* [Task goal] Nothing but the lines from the one containing "setXXX（int sql语句中的问号下标，XXX value）" through the last line of the records below should be written out, each exactly as it stands.

* [Entries provided]
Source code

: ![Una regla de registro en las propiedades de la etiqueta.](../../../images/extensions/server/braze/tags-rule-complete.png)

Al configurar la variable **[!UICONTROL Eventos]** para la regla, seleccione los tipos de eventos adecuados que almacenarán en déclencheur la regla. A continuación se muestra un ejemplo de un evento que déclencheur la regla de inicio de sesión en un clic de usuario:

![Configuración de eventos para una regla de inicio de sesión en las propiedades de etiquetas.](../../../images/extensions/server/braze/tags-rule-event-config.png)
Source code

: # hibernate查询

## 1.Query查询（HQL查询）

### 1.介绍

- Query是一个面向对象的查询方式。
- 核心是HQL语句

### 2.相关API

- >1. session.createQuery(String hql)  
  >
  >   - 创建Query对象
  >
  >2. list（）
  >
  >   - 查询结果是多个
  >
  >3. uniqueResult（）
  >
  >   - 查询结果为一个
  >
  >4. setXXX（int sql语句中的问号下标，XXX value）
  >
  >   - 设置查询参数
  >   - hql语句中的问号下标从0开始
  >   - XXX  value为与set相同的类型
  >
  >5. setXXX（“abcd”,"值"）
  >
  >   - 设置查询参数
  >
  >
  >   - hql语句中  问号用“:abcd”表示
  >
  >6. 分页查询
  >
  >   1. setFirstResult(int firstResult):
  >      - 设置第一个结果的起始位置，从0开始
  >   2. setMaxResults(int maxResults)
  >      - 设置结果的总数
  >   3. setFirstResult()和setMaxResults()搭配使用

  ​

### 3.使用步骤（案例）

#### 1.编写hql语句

* [Solution to the exercise]
  >4. setXXX（int sql语句中的问号下标，XXX value）
  >
  >   - 设置查询参数
  >   - hql语句中的问号下标从0开始
  >   - XXX  value为与set相同的类型
  >
  >5. setXXX（“abcd”,"值"）
  >
  >   - 设置查询参数
  >
  >
  >   - hql语句中  问号用“:abcd”表示
  >
  >6. 分页查询
  >
  >   1. setFirstResult(int firstResult):
  >      - 设置第一个结果的起始位置，从0开始
  >   2. setMaxResults(int maxResults)
  >      - 设置结果的总数
  >   3. setFirstResult()和setMaxResults()搭配使用

  ​

### 3.使用步骤（案例）

#### 1.编写hql语句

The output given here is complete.